1o Em regra o francês não conhece a Espanha, e ainda que por lá tenha passado, não compreende absolutamente nada, porque leva consigo juízos de valor pré-fabricados. (Aliás, isso não é de hoje). Do mesmo modo que fica chocado diante de um discutível hábito anglo-saxão, deixa-se levar por um complexo de superioridade em face de um país tão grande e profundamente civilizado quanto a Espanha.

2o O intelectual francês, ainda que por profissão, ao ensinar filosofia, não conhece quase nada do pensamento espanhol (com as honoráveis exceções, que só faz confirmar a regra).

3o A psicologia espanhola rejeita os subterfúgios e as “nuances das nuances etc.”; tal como o céu da Península, ela é toda de contrastes fortes e marcantes: o amor, a morte, a mística religiosa, a anti-religião frenética, a fidelidade monárquica, a anarquia descomedida etc..

4o Os problemas sociais da Espanha são mui reais; contudo nessa lição consideraremos particularmente a doutrina política de alguns importantes autores, sem pretender apresentar juízo adequado da Espanha de 1961.

A filosofia política espanhola possui, a nosso ver, três fases importantes:

  1. a)  O pensamento dos doutores da Contra-Reforma. A Espanha é então a “Luz de Trento”. É Vitória, Suarez etc. (v. lição sobre a Contra-Reforma).

  2. b)  Os autores da idade dita “barroca”, como Castillo de Bobadilla, Covarrubias, Orozco, Gracian, Juan Marquez, Numez de Castro, Quevedo y Villegas, Rivadeneyra, Saavedra Fajârdo etc., solenemente ignorados em França, e que no entanto são interessantíssimos. Em geral não são filósofos, menos ainda teólogos, mas altos funcionários, secretários, advogados, conselheiros, militares, diplomatas. Tendência dominante: concebem a política de maneira menos “sacral” que os contra-reformistas, todavia subordinam-na às exigências da moral: interessados pelo maquiavelismo – por vezes são tentados um pouco por ele – conseguem todavia resistir-lhe, retendo apenas o sentido do concreto e da observação política. Sobre o assunto, consultaremos a obra interessantíssima de J. A. Maravail “La philosophie politique espagnole au XVIIe siècle” (Vrin, 1955). Lamentamos não ter tempo para consagrar-lhe uma lição a parte.

  3. c)  Os autores do séc XIX, que nos são mais próximos devido aos problemas que enfrentam e, como veremos, que possuem uma lucidez assustadora em face da história política contemporânea.
    Dentre eles, ficaremos sobretudo com Balmes, Donoso Cortés e Menendez y Palayo.

    JAIME BALMES (1810-1848) é padre secular catalão (e inutilmente jesuíta, como dirá um guia espanhol recente). De família paupérrima, levando uma austera vida de estudos entrecortada por viagens a diversos países da Europa, morre de tuberculose moço, deixando considerável obra

(“Filosofia fundamental” 4 vol., “O Protestantismo comparado ao Catolicismo”, “O Critério”, “Cartas a um cético” etc., contando inclusive com poemas e ensaios literários variados). Seminário de Vich, universidade de Cervera etc. Poliglota notável, que sabia francês, inglês, alemão. Leitor insaciável. Matemático apreciável (trigonometria).
---
→ **Instruções do exercício**:
(1) Traduza para o inglês esta frase do trecho sobre a filosofia política espanhola: "Dentre eles, ficaremos sobretudo com Balmes, Donoso Cortés e Menendez y Palayo."
(2) Prossiga com o trecho sobre a filosofia política espanhola a partir da última frase apresentada.

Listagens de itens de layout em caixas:
---
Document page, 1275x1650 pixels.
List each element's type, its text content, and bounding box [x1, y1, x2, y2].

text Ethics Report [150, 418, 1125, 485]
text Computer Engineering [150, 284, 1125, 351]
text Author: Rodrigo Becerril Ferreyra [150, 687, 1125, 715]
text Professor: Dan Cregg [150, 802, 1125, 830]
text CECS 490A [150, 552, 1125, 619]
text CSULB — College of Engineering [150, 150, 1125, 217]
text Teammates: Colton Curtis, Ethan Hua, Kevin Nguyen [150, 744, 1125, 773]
---
→ **Resultados das tarefas**:
(1) Among them, we will focus above all on Balmes, Donoso Cortés and Menendez y Palayo.

(2)
Sua orientação filosófica é uma doutrina da certeza espontânea e vital, indestrutível apesar das finezas céticas e idealistas. Ademais é eclético, e não “tomista”. Balmes diz que se é para escolher “preferiria permanecer homem sem ser filósofo a deixar de ser homem, vindo a ser filósofo”. (Comparar com a frase em que Hegel diz exatamente o contrário: mais alguém se torna filósofo, mais deixa de ser homem como os demais. Dois temperamentos intelectuais, duas concepções da cultura antagonistas!).

A atividade política de Balmes é um tanto restrita, apesar de seu papel na redação de diversas revistas de idéias. Todavia ao defender as idéias tradicionais, tenta apresentar um fator moderador e conciliador às facções que dilaceravam a Espanha. Respondendo a Guizot, apologista da influência protestante na Europa, justifica a influência católica em face das exprobações que dirigiam contra ela os “filósofos” do séc. XVIII e os liberais do séc. XIX, sobretudo no plano das implicações sociais e políticas. Citaremos mais a frente alguns textos realmente proféticos a respeito do futuro papel da Rússia.

DONOSO CORTÊS (1809-1853). Ele será o destaque dessa lição, tão importantes nos parecem suas opiniões na hora atual.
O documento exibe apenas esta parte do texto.